Eddie remembers that at Christmas time, he and Carol Casler, Peggy Wadley’s mother, would get out a ladder and pick mistletoe from a tree on the church property every year so that she could send it to her daughter in Wisconsin. It’s just one example of what so many of us have appreciated about Eddie over the years—the way that he goes the extra mile for anyone who needed it. “Whatever could help make somebody’s day easier,” he says humbly.

He also remembers with affection and appreciation all the volunteers who’ve helped him along the way, especially the “Tuesday Guys,” a group through which many have rotated over the years, but which started, Eddie says, when George Feild retired from Lockheed and began to tinker around the church. Soon he was joined by others, including George Archer (who is still here every Tuesday!), Jerry Moody, and the late Tom Vaden.

Eddie says the vandalism in January of 2017, when a man broke into the Education Building and did hundreds of thousands of dollars worth of damage, was unsettling. “I’m in that building alone a lot,” he says. As pastor, I remember after the vandalism running into a lot of church people who would ask me if Eddie was okay. They knew how often he was here and were more concerned for Eddie’s safety than for the building.

As Eddie leaves, he is appreciative of the church and all the friends he’s made here over the years. “Thank everybody for everything they’ve done for me,” Eddie says. Almost everybody in this congregation could say the same thing back to you, Eddie, tenfold. We are grateful to God that you’ve blessed us all these years and wish you Godspeed in your retirement!


If you have any pictures of Eddie that you’d like used for a good-bye slide show on March 3, we ask that you get them to us by Wednesday, February 27th. If you can send them to us digitally, that’s best: please send them to But feel free to bring hard copies as well to the office and give them to our administrator, Anne Barrett.

Facilities Supervisor Search Team Has Begun Its Work

The session has authorized the formation of a Facilities Supervisor Search Team comprised of chairman Eduardo Calderon and Elder Walker Armistead, representing the Property Committee; Elder Molly Hale and Nancy Ricker, representing the Personnel Committee; Charlotte Ray; and Kurt Anderson. Rev. Ritsch and Elder Bill Curtis, chair of Personnel, serve as ex officio. They have developed a job description and a salary and benefits package, approved by session, and have begun advertising in the Star-Telegram,, and the air base, among other places. The goal is to begin interviews by the last week of February and to have someone in place as soon as possible in March.

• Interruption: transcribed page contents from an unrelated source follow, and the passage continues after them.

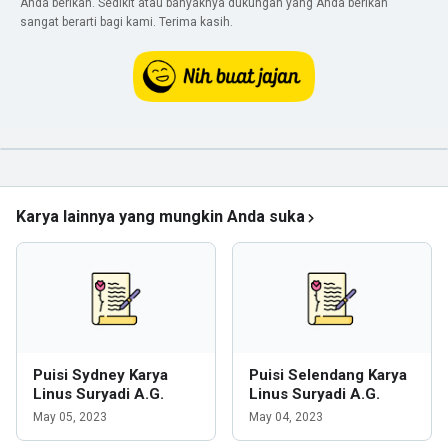
Anda berikan. Sedikit atau banyaknya dukungan yang Anda berikan
sangat berarti bagi kami. Terima kasih.
Karya lainnya yang mungkin Anda suka
Puisi Sydney Karya
Puisi Selendang Karya
Linus Suryadi A.G.
Linus Suryadi A.G.
May 05, 2023
May 04, 2023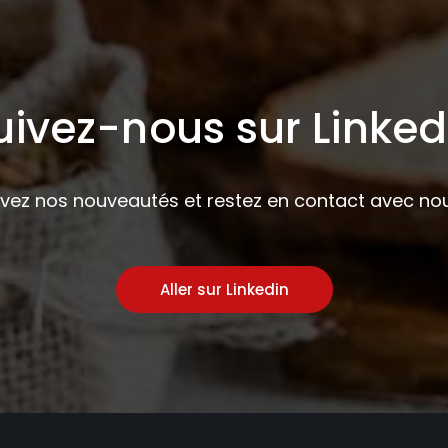
uivez-nous sur Linked
ivez nos nouveautés et restez en contact avec nou
Aller sur Linkedin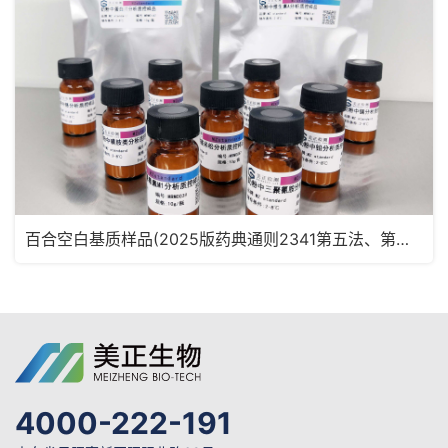
百合空白基质样品(2025版药典通则2341第五法、第六法)MRM2180
4000-222-191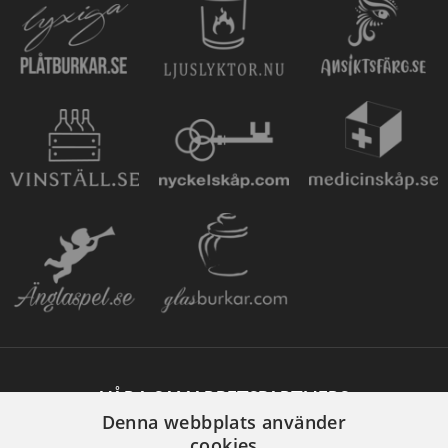
VÅRA SAMARBETSPARTNERS
Denna webbplats använder
cookies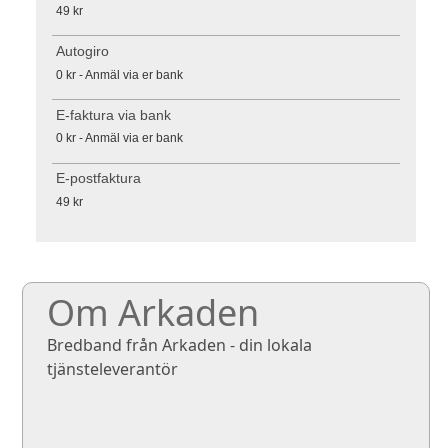
49 kr
Autogiro
0 kr - Anmäl via er bank
E-faktura via bank
0 kr - Anmäl via er bank
E-postfaktura
49 kr
Om Arkaden
Bredband från Arkaden - din lokala
tjänsteleverantör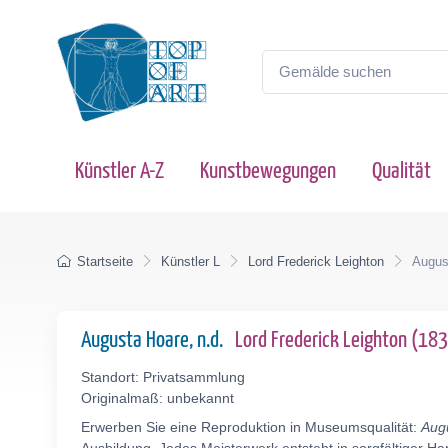
Künstler A-Z
Kunstbewegungen
Qualität
Startseite
Künstler L
Lord Frederick Leighton
Augus
Augusta Hoare, n.d.
Lord Frederick Leighton (1
Standort: Privatsammlung
Originalmaß: unbekannt
Erwerben Sie eine Reproduktion in Museumsqualität:
Aug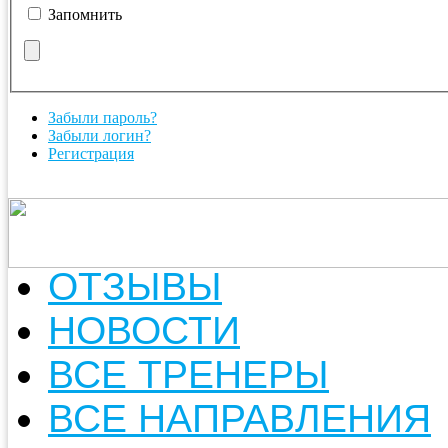
Запомнить
Забыли пароль?
Забыли логин?
Регистрация
ОТЗЫВЫ
НОВОСТИ
ВСЕ ТРЕНЕРЫ
ВСЕ НАПРАВЛЕНИЯ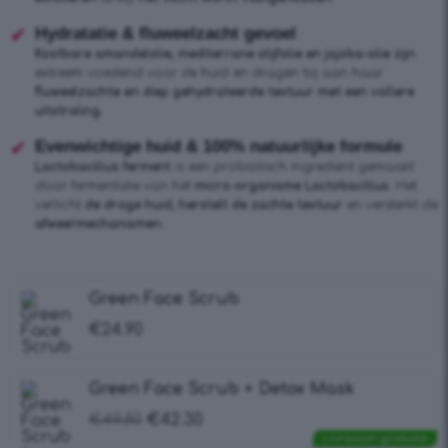
Hydratatie & fluweelzacht gevoel
Kostbare amandelolie, mediterrane olijfolie en jojoba-olie zijn
extreem voedend voor de huid en dragen bij aan haar
fluweelzachte en diep gehydrateerde textuur met een vollere
uitstraling.
Evenwichtige huid & 100% natuurlijke formule
Lactobacillus ferment
is een probiotisch ingrediënt gemaakt
door fermentatie van het
micro-organisme Lactobacillus.
Het
verlicht
de droge huid, herstelt de zachte textuur
en versterkt de
afweermechanismen.
Green Face Scrub
€
24.90
Green Face Scrub + Detox Mask
€
49.80
€
42.30
Livraison gratuite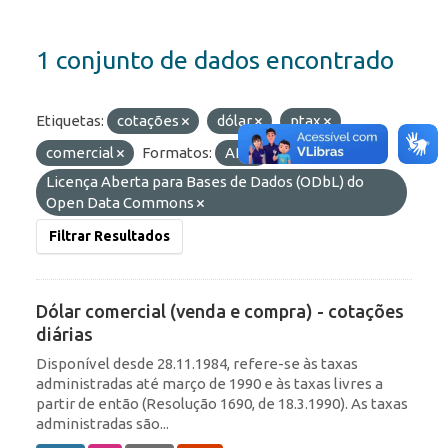
1 conjunto de dados encontrado
Etiquetas:
cotações
dólar
ptax
comercial
Formatos:
API
Licenças:
Licença Aberta para Bases de Dados (ODbL) do
Open Data Commons
Filtrar Resultados
Dólar comercial (venda e compra) - cotações
diárias
Disponível desde 28.11.1984, refere-se às taxas
administradas até março de 1990 e às taxas livres a
partir de então (Resolução 1690, de 18.3.1990). As taxas
administradas são...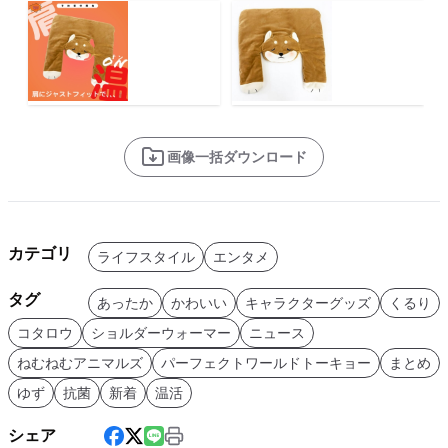
画像一括ダウンロード
カテゴリ
ライフスタイル
エンタメ
タグ
あったか
かわいい
キャラクターグッズ
くるり
コタロウ
ショルダーウォーマー
ニュース
ねむねむアニマルズ
パーフェクトワールドトーキョー
まとめ
ゆず
抗菌
新着
温活
シェア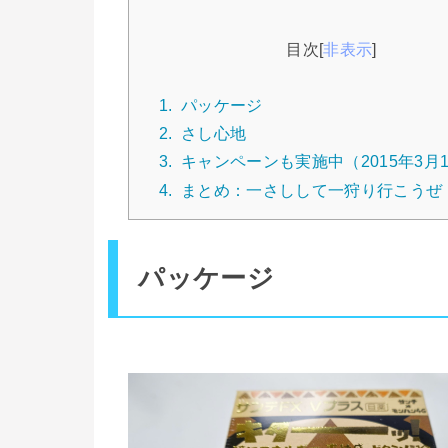
目次
[
非表示
]
1.
パッケージ
2.
さし心地
3.
キャンペーンも実施中（2015年3月
4.
まとめ：一さしして一狩り行こうぜ
パッケージ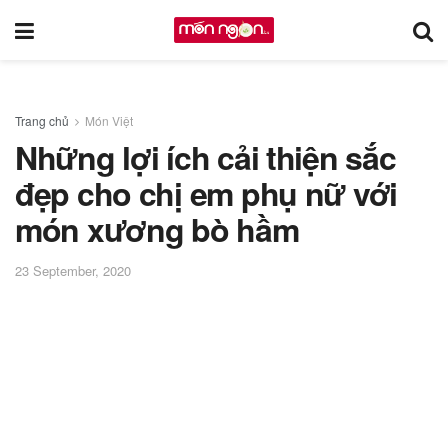
Trang chủ
Món Việt
Những lợi ích cải thiện sắc
đẹp cho chị em phụ nữ với
món xương bò hầm
23 September, 2020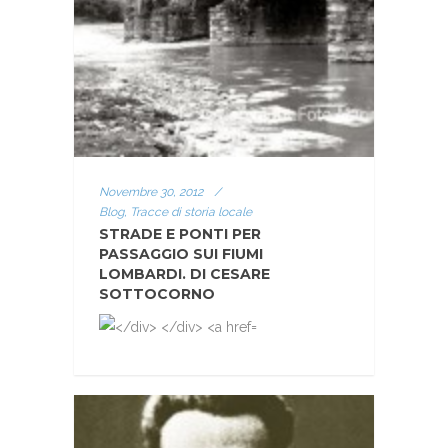
Novembre 30, 2012
/
Blog, Tracce di storia locale
STRADE E PONTI PER
PASSAGGIO SUI FIUMI
LOMBARDI. DI CESARE
SOTTOCORNO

However, there’s no guarantee that it will happen that quickly. It is our hope that we can manage without having to hire an interim sexton. Clean Slate, the cleaning service from the Presbyterian Night Shelter who take care of our housekeeping, will continue its work. Eduardo Calderon has developed a calendar of activities, placed in the church office, for volunteers to do necessary work around the church. In addition, some folks have volunteered to do particular jobs while we’re between sextons and many committees have stepped up to do work that affects their focus area. We ask that if you participate in any activity in the church building that each group take responsibility for their own set-up and clean up until the new person is in place. It’s a good opportunity to know what it is you need for your events. In that way you can train our new sexton how to do the jobs you need done.